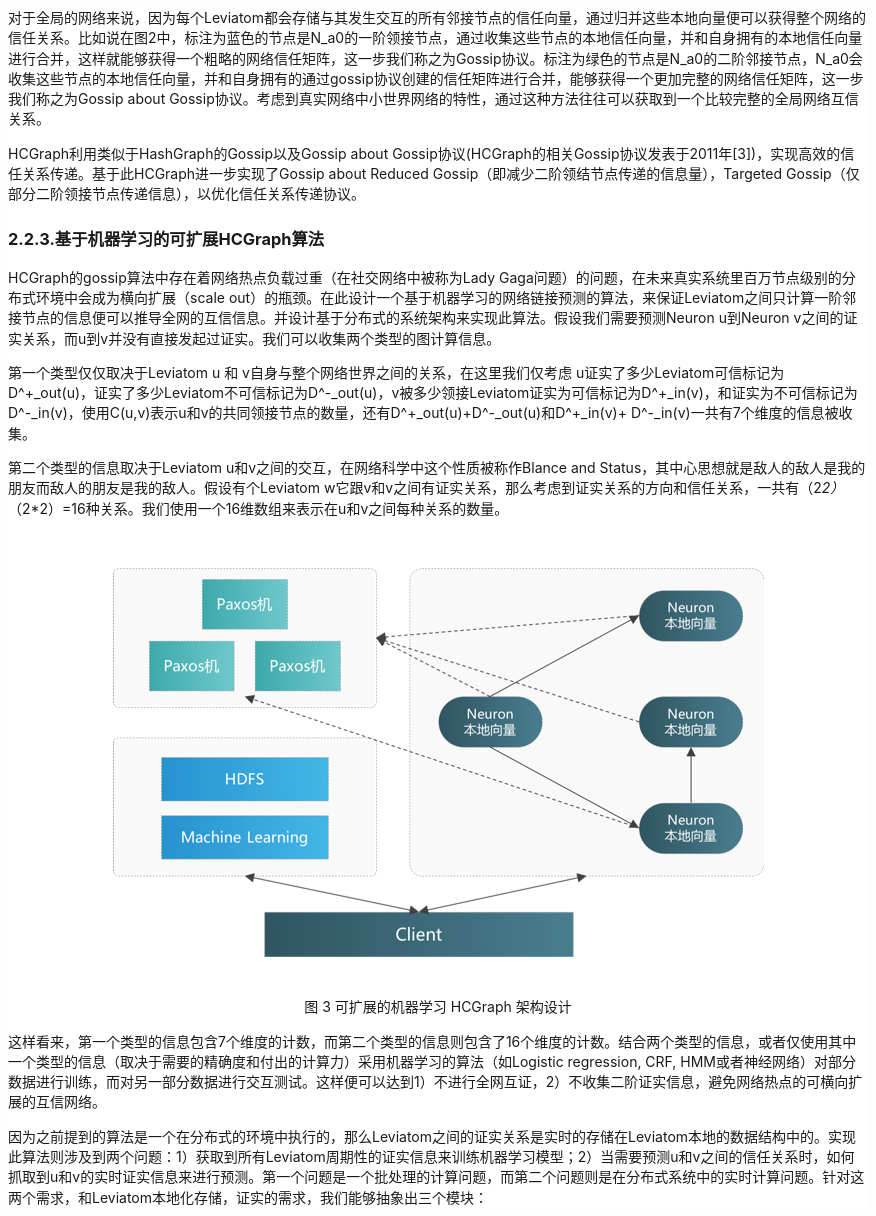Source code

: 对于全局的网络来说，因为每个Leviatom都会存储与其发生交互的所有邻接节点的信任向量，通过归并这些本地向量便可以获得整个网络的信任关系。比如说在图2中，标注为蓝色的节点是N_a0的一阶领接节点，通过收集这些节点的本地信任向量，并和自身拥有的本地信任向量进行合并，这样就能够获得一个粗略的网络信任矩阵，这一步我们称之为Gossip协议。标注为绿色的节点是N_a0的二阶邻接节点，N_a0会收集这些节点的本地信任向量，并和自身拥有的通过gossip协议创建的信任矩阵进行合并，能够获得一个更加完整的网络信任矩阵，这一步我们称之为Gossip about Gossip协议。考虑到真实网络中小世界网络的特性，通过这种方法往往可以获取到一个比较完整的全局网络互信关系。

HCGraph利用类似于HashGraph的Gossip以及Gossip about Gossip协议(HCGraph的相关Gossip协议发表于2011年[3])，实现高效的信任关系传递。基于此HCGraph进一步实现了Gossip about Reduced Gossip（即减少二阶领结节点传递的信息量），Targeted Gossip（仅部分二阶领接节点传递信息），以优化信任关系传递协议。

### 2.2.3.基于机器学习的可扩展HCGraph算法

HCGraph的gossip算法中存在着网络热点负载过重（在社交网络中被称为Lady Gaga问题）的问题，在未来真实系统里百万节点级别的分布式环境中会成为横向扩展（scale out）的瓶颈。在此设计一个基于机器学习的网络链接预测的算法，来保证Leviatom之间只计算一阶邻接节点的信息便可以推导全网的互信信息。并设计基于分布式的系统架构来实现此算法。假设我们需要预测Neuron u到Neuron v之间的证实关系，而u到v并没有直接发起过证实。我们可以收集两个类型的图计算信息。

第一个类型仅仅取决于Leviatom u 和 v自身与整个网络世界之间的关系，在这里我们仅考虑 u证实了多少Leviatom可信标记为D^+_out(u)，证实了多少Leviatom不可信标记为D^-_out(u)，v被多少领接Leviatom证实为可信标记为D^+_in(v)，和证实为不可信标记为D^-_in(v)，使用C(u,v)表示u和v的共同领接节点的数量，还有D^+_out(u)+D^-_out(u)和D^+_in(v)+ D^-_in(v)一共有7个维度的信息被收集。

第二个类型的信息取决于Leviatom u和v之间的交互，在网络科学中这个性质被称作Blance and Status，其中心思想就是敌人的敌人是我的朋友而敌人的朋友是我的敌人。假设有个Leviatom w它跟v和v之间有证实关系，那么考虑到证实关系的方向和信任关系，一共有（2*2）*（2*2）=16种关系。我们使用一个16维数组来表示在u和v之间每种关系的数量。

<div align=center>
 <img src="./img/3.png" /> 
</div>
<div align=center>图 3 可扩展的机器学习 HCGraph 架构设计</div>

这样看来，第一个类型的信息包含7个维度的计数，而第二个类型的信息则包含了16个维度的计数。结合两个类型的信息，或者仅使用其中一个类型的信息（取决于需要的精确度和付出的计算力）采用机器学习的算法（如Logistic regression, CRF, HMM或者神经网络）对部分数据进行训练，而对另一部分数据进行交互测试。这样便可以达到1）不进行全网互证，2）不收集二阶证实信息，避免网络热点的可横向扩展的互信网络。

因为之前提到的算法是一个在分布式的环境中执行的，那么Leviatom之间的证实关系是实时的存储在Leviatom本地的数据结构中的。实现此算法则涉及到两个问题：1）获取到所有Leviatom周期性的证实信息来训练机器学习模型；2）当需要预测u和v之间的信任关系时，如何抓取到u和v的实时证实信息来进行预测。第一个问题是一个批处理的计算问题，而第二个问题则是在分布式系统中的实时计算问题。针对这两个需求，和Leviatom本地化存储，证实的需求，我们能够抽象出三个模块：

..........

**ARBEITSAUFTRAG:** Gib den Text aller Einträge Zeile für Zeile unverändert aus. Die Bilder lässt du dabei weg.

**ERLEDIGTE AUFGABE:**
Source code

: 对于全局的网络来说，因为每个Leviatom都会存储与其发生交互的所有邻接节点的信任向量，通过归并这些本地向量便可以获得整个网络的信任关系。比如说在图2中，标注为蓝色的节点是N_a0的一阶领接节点，通过收集这些节点的本地信任向量，并和自身拥有的本地信任向量进行合并，这样就能够获得一个粗略的网络信任矩阵，这一步我们称之为Gossip协议。标注为绿色的节点是N_a0的二阶邻接节点，N_a0会收集这些节点的本地信任向量，并和自身拥有的通过gossip协议创建的信任矩阵进行合并，能够获得一个更加完整的网络信任矩阵，这一步我们称之为Gossip about Gossip协议。考虑到真实网络中小世界网络的特性，通过这种方法往往可以获取到一个比较完整的全局网络互信关系。

HCGraph利用类似于HashGraph的Gossip以及Gossip about Gossip协议(HCGraph的相关Gossip协议发表于2011年[3])，实现高效的信任关系传递。基于此HCGraph进一步实现了Gossip about Reduced Gossip（即减少二阶领结节点传递的信息量），Targeted Gossip（仅部分二阶领接节点传递信息），以优化信任关系传递协议。

### 2.2.3.基于机器学习的可扩展HCGraph算法

HCGraph的gossip算法中存在着网络热点负载过重（在社交网络中被称为Lady Gaga问题）的问题，在未来真实系统里百万节点级别的分布式环境中会成为横向扩展（scale out）的瓶颈。在此设计一个基于机器学习的网络链接预测的算法，来保证Leviatom之间只计算一阶邻接节点的信息便可以推导全网的互信信息。并设计基于分布式的系统架构来实现此算法。假设我们需要预测Neuron u到Neuron v之间的证实关系，而u到v并没有直接发起过证实。我们可以收集两个类型的图计算信息。

第一个类型仅仅取决于Leviatom u 和 v自身与整个网络世界之间的关系，在这里我们仅考虑 u证实了多少Leviatom可信标记为D^+_out(u)，证实了多少Leviatom不可信标记为D^-_out(u)，v被多少领接Leviatom证实为可信标记为D^+_in(v)，和证实为不可信标记为D^-_in(v)，使用C(u,v)表示u和v的共同领接节点的数量，还有D^+_out(u)+D^-_out(u)和D^+_in(v)+ D^-_in(v)一共有7个维度的信息被收集。

第二个类型的信息取决于Leviatom u和v之间的交互，在网络科学中这个性质被称作Blance and Status，其中心思想就是敌人的敌人是我的朋友而敌人的朋友是我的敌人。假设有个Leviatom w它跟v和v之间有证实关系，那么考虑到证实关系的方向和信任关系，一共有（2*2）*（2*2）=16种关系。我们使用一个16维数组来表示在u和v之间每种关系的数量。

<div align=center>
 <img src="./img/3.png" /> 
</div>
<div align=center>图 3 可扩展的机器学习 HCGraph 架构设计</div>

这样看来，第一个类型的信息包含7个维度的计数，而第二个类型的信息则包含了16个维度的计数。结合两个类型的信息，或者仅使用其中一个类型的信息（取决于需要的精确度和付出的计算力）采用机器学习的算法（如Logistic regression, CRF, HMM或者神经网络）对部分数据进行训练，而对另一部分数据进行交互测试。这样便可以达到1）不进行全网互证，2）不收集二阶证实信息，避免网络热点的可横向扩展的互信网络。

因为之前提到的算法是一个在分布式的环境中执行的，那么Leviatom之间的证实关系是实时的存储在Leviatom本地的数据结构中的。实现此算法则涉及到两个问题：1）获取到所有Leviatom周期性的证实信息来训练机器学习模型；2）当需要预测u和v之间的信任关系时，如何抓取到u和v的实时证实信息来进行预测。第一个问题是一个批处理的计算问题，而第二个问题则是在分布式系统中的实时计算问题。针对这两个需求，和Leviatom本地化存储，证实的需求，我们能够抽象出三个模块：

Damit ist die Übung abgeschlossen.